The objective of the current study is to identify genetic factors from WEW with the potential to contribute to increased GW in domesticated wheat. To accomplish this, we conducted field experiments with a durum wheat × wild emmer Recombinant Inbred Line (RIL) population across multiple environmental conditions, performed QTL analysis, and combined the results with a reference-based meta-QTL analysis of publicly available data. The genome data was further used to associate known GW genes in rice with the results of the meta-QTL analysis, ultimately enabling the identification of rare WEW alleles located under a major meta-QTL on chromosome 6A with a positive effect on GW.

2. Materials and Methods

2.1. Tetraploid Wheat Mapping Populations

A segregating population of 137 F₇ Recombinant Inbred Lines (RILs) developed via single-seed decent from a cross between elite durum wheat cv. ‘Svevo’ (Sv, hereafter) and WEW accession ‘Zavitan’ (Zv, hereafter) was used for QTL mapping, along with a previously developed high-density genetic map [21].
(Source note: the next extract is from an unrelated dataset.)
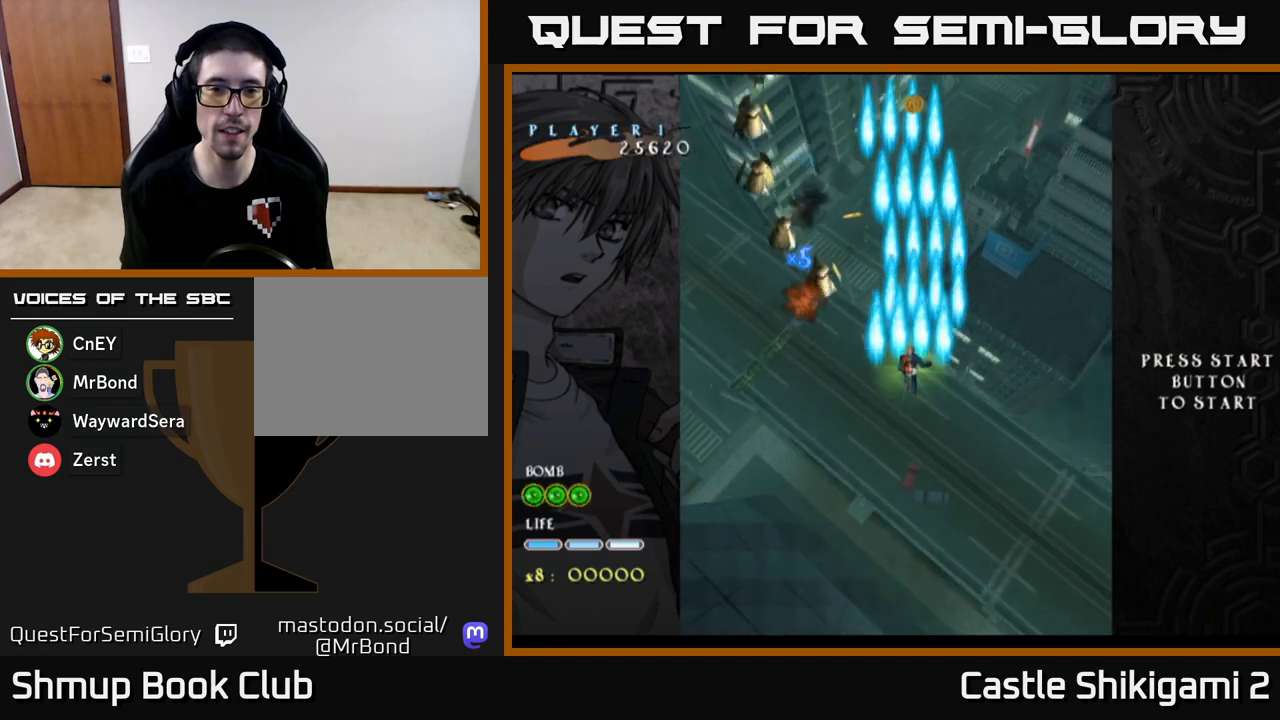
{"buttons": ["B"], "left_stick": "down", "events": [[83, "left_stick", "center"], [500, "left_stick", "down"]]}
For the meta-QTL analysis we used thousand kernel weight (TKW) data from the following published studies: 1. Peng et al., 2003: A segregating population of 150 F2 genotypes developed from a cross between a durum cultivar, ‘Langdon’ and WEW accession ‘Hermon H52’ [22]. 2. Elouafi and Nachit 2004: A population of 114 BC1F8 backcrossed RILs was developed from a cross between durum cultivar ‘Omrabi 5’ and WEW accession ‘T. dicoccoides 600545’ [9]. 3. Peleg et al., 2011: A population of 152 F6 RILs was developed from a cross between a durum wheat cultivar ‘Langdon’ and WEW accession ‘G18-16’ [8]. 4. Thanh et al., 2013: A population of 144 F2 genotypes was developed from a cross between a domesticated emmer (T. turgidum ssp. dicoccum) ‘DCM1001’ and WEW accession ‘DCC63’ [11]. 5. Faris et al., 2014: A population of 200 F8 RILs was developed from a cross between a durum wheat cultivar ‘Ben’ (PI 596557) and domesticated emmer accession ‘PI 41025’ [23]. 6. Russo et al., 2014: A population of 136 F5 RILs was developed from a cross between a durum wheat cultivar ‘Simeto’ and domesticated emmer ‘Molise Colli’ [24]. 7. Tzarfati et al., 2014 [25]: Same population as [8]. 8. Golan et al., 2015: A population of 94 homozygous recombinant inbred substitution lines (RISL) was developed from a cross between a durum wheat cultivar ‘Langdon’ and the substitution line ‘DIC-2A’. The substitution line ‘DIC-2A’ contained the 2A chromosome from WEW accession ‘Israel-A’ [4].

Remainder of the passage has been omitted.